The terminal uses [xterm.js](https://xtermjs.org/) for rendering. All assets are served from the ClickHouse binary itself — no third-party CDNs are loaded.

<h2 id="play-integration">
  Integration with `/play`
</h2>

The [`/play`](/concepts/features/interfaces/http) Web SQL UI embeds the web terminal as a dockable panel. Toggle it with the terminal icon in the sidebar or press the `~` key when the query editor is empty. The `/play` page detects `/webterminal` availability at load time and hides the terminal controls when the endpoint is unavailable (for example, when `enable_webterminal` is set to `false`).

<h2 id="security">
  Security considerations
</h2>

The web terminal exposes an interactive shell-like session to anyone who can authenticate against the ClickHouse HTTP endpoint, so the same caveats that apply to the HTTP protocol apply here:

* Always serve `/webterminal` over HTTPS in untrusted environments to protect credentials and session traffic.
* Restrict access at the network level (firewall, reverse proxy, or the `listen_host` configuration) the same way you restrict access to the HTTP protocol.
* The endpoint validates the `Origin` header against the `Host` to mitigate cross-origin WebSocket hijacking; configure reverse proxies accordingly if you terminate TLS externally.
* Behind a TLS-terminating reverse proxy, the upstream connection to ClickHouse is plain `http` even though the browser uses `https`, so the strict same-origin check would reject legitimate connections. For these deployments, set `webterminal_allowed_origins` to a comma-separated list of full origins that are allowed to open WebSocket sessions; when this setting is non-empty, it replaces the default same-origin check. Example: `<webterminal_allowed_origins>https://example.com,https://app.example.com:8443</webterminal_allowed_origins>`.

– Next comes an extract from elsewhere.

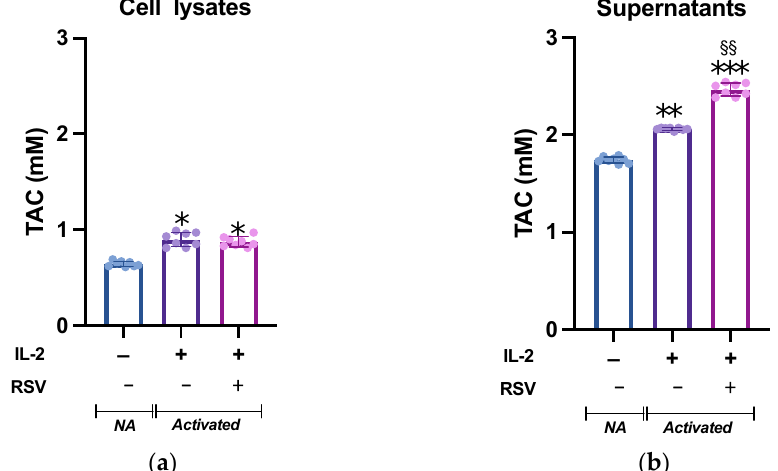
Figure 3. TAC levels in ( a ) lymphocytes and ( b ) supernatants from NA, IL-2-, and IL-2 + RSV- treated cells. Data are expressed as mean ± SD of Trolox equivalents (mM). NA = non-activated. * p < 0.05 vs. NA; ** p < 0.01 vs. NA; *** p < 0.001 vs. NA; §§ p < 0.01 vs. IL-2 only.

The handler also enforces WebSocket protocol conformance per RFC 6455: unmasked client frames, reserved opcodes, oversized or fragmented control frames, and reserved RSV bits are rejected with protocol-error close codes.

<h2 id="platform">
  Platform availability
</h2>

The handler is compiled on all platforms ClickHouse supports. The pseudoterminal layer used by the embedded `clickhouse-client` runner is implemented on top of portable POSIX primitives (`posix_openpt`/`grantpt`/`unlockpt`), with a Linux-specific path that uses the thread-safe `ptsname_r`. The links to `/webterminal` on the ClickHouse start page and in `/play` are hidden automatically when the endpoint is unavailable (for example, when `enable_webterminal` is set to `false`).